Excessive alcohol or drug consumption may cause liver cirrhosis. Other causes of cirrhosis
include chronic viral hepatitis B or C, chronic bile duct obstruction, fatty liver disease, excess
of iron, cystic fibrosis and Wilson’s disease.
The consumption of alcohol has increased worldwide, as shown in Figure 3, therefore
increasing the amount of deaths due to liver cirrhosit.
12. Figure 3. Deaths due to liver cirrhosis per 100,000 people in 2010.

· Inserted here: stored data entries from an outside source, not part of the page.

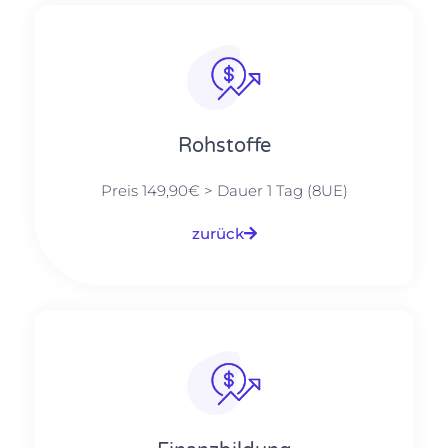
Rohstoffe
Preis 149,90€ > Dauer 1 Tag (8UE)
zurück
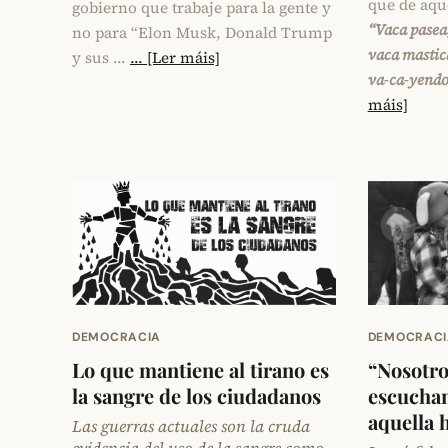
que de aque
gobierno que trabaje para la gente y
“Vaca pasea
no para “Elon Musk, Donald Trump
vaca mastic
y sus …
... [Ler máis]
va‑ca‑yendo
máis]
DEMOCRACI
DEMOCRACIA
“Nosotros
Lo que mantiene al tirano es
escucham
la sangre de los ciudadanos
aquella h
Las guerras actuales son la cruda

Source: Alcohol and Mortality: Global Alcohol-Attributable Deaths From Cancer, Liver
Cirrhosis, and Injury in 2010 .Jürgen Rehm and Kevin D. Shield. Alcohol Research: Current
Reviews, Volume 35, Issue Number 2.
The amount of alcohol consumed affects the possibility of liver cirrhosis in a direct
manner: the greater the consumption, the greater the chances of dying of liver cirrhosis. The
probability of dying of cirrhosis is greater in women than men at lower alcohol consumption,
but higher for men at greater alcohol consumption, as shown in Figure 4.
Figure 4. Increasing amounts of average daily alcohol consumption and relative risk of death
from cirrhosis.
Theory of Knowledge
Given the poor availability of organs for transplant, do you think an alcoholic should be
allowed a liver transplant?
There are many different opinions on to whether alcoholics should or shouldn't receive a
transplant. Here are only a few:
Why should alcoholics be entitled to receive a liver transplant?
• Everybody has the right to live.
13. • They can change their lifestyle and stop drinking.
• They might be the only support for a family.
• Many people care for them.
Why should they not receive a liver transplant?
• They caused the liver damage by their own choice of drinking.
• They must put up with the consequence of their own reckless attitude.
• Other people deserve the transplant more.
• They can relapse back into drinking and damage the new liver.